◆ Work instructions: Every entry that follows should be written out again exactly.

◆ Data for the task:

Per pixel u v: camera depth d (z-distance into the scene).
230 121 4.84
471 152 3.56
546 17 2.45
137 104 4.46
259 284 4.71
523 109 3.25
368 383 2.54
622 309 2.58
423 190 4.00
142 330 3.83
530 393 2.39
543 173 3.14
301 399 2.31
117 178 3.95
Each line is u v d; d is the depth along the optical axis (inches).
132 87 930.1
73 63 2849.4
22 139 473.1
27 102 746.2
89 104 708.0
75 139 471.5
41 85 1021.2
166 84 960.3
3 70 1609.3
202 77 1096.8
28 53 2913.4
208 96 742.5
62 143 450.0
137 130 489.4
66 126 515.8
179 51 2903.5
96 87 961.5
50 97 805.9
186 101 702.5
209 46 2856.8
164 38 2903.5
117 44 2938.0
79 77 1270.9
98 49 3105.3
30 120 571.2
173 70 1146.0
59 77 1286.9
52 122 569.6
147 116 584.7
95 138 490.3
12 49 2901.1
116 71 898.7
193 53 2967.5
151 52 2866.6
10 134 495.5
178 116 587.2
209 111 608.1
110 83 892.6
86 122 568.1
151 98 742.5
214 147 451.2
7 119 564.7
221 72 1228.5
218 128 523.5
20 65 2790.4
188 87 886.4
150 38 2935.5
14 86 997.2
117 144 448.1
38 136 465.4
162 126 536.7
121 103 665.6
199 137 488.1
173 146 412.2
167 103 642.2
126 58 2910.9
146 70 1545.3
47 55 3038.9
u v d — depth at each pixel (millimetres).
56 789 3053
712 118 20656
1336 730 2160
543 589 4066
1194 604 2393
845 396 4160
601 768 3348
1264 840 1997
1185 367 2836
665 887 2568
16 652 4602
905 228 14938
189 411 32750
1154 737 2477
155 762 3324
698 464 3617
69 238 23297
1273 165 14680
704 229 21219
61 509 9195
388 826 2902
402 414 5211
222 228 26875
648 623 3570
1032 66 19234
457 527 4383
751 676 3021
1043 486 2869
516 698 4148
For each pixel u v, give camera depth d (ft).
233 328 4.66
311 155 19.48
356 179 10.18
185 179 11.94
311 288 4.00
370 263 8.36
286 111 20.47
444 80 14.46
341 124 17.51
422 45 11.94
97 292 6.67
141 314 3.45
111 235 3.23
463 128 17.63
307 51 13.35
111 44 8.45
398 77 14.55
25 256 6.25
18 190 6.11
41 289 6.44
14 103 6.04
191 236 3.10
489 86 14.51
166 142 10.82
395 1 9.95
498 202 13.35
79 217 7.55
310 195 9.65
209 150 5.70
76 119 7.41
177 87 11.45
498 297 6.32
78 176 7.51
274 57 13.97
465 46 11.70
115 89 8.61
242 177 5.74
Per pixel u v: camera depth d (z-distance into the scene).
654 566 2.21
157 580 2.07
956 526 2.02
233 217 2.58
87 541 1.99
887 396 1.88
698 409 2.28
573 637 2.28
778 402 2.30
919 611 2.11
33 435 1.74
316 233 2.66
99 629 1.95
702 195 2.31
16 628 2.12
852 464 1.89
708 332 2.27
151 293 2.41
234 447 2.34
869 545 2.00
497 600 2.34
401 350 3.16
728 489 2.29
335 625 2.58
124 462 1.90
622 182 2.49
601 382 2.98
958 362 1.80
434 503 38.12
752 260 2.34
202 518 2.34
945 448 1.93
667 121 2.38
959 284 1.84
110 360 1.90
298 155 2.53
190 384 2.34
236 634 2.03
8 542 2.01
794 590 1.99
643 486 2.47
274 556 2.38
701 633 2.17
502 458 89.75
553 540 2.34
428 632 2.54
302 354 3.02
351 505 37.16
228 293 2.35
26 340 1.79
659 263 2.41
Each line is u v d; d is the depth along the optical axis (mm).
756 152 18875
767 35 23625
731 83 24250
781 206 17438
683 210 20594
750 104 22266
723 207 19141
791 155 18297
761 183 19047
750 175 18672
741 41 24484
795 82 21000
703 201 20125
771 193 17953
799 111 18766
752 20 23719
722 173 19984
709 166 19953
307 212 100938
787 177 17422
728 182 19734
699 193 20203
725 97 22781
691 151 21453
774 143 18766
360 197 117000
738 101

◆ Response area:
Per pixel u v: camera depth d (z-distance into the scene).
230 121 4.84
471 152 3.56
546 17 2.45
137 104 4.46
259 284 4.71
523 109 3.25
368 383 2.54
622 309 2.58
423 190 4.00
142 330 3.83
530 393 2.39
543 173 3.14
301 399 2.31
117 178 3.95
Each line is u v d; d is the depth along the optical axis (inches).
132 87 930.1
73 63 2849.4
22 139 473.1
27 102 746.2
89 104 708.0
75 139 471.5
41 85 1021.2
166 84 960.3
3 70 1609.3
202 77 1096.8
28 53 2913.4
208 96 742.5
62 143 450.0
137 130 489.4
66 126 515.8
179 51 2903.5
96 87 961.5
50 97 805.9
186 101 702.5
209 46 2856.8
164 38 2903.5
117 44 2938.0
79 77 1270.9
98 49 3105.3
30 120 571.2
173 70 1146.0
59 77 1286.9
52 122 569.6
147 116 584.7
95 138 490.3
12 49 2901.1
116 71 898.7
193 53 2967.5
151 52 2866.6
10 134 495.5
178 116 587.2
209 111 608.1
110 83 892.6
86 122 568.1
151 98 742.5
214 147 451.2
7 119 564.7
221 72 1228.5
218 128 523.5
20 65 2790.4
188 87 886.4
150 38 2935.5
14 86 997.2
117 144 448.1
38 136 465.4
162 126 536.7
121 103 665.6
199 137 488.1
173 146 412.2
167 103 642.2
126 58 2910.9
146 70 1545.3
47 55 3038.9
u v d — depth at each pixel (millimetres).
56 789 3053
712 118 20656
1336 730 2160
543 589 4066
1194 604 2393
845 396 4160
601 768 3348
1264 840 1997
1185 367 2836
665 887 2568
16 652 4602
905 228 14938
189 411 32750
1154 737 2477
155 762 3324
698 464 3617
69 238 23297
1273 165 14680
704 229 21219
61 509 9195
388 826 2902
402 414 5211
222 228 26875
648 623 3570
1032 66 19234
457 527 4383
751 676 3021
1043 486 2869
516 698 4148
For each pixel u v, give camera depth d (ft).
233 328 4.66
311 155 19.48
356 179 10.18
185 179 11.94
311 288 4.00
370 263 8.36
286 111 20.47
444 80 14.46
341 124 17.51
422 45 11.94
97 292 6.67
141 314 3.45
111 235 3.23
463 128 17.63
307 51 13.35
111 44 8.45
398 77 14.55
25 256 6.25
18 190 6.11
41 289 6.44
14 103 6.04
191 236 3.10
489 86 14.51
166 142 10.82
395 1 9.95
498 202 13.35
79 217 7.55
310 195 9.65
209 150 5.70
76 119 7.41
177 87 11.45
498 297 6.32
78 176 7.51
274 57 13.97
465 46 11.70
115 89 8.61
242 177 5.74
Per pixel u v: camera depth d (z-distance into the scene).
654 566 2.21
157 580 2.07
956 526 2.02
233 217 2.58
87 541 1.99
887 396 1.88
698 409 2.28
573 637 2.28
778 402 2.30
919 611 2.11
33 435 1.74
316 233 2.66
99 629 1.95
702 195 2.31
16 628 2.12
852 464 1.89
708 332 2.27
151 293 2.41
234 447 2.34
869 545 2.00
497 600 2.34
401 350 3.16
728 489 2.29
335 625 2.58
124 462 1.90
622 182 2.49
601 382 2.98
958 362 1.80
434 503 38.12
752 260 2.34
202 518 2.34
945 448 1.93
667 121 2.38
959 284 1.84
110 360 1.90
298 155 2.53
190 384 2.34
236 634 2.03
8 542 2.01
794 590 1.99
643 486 2.47
274 556 2.38
701 633 2.17
502 458 89.75
553 540 2.34
428 632 2.54
302 354 3.02
351 505 37.16
228 293 2.35
26 340 1.79
659 263 2.41
Each line is u v d; d is the depth along the optical axis (mm).
756 152 18875
767 35 23625
731 83 24250
781 206 17438
683 210 20594
750 104 22266
723 207 19141
791 155 18297
761 183 19047
750 175 18672
741 41 24484
795 82 21000
703 201 20125
771 193 17953
799 111 18766
752 20 23719
722 173 19984
709 166 19953
307 212 100938
787 177 17422
728 182 19734
699 193 20203
725 97 22781
691 151 21453
774 143 18766
360 197 117000
738 101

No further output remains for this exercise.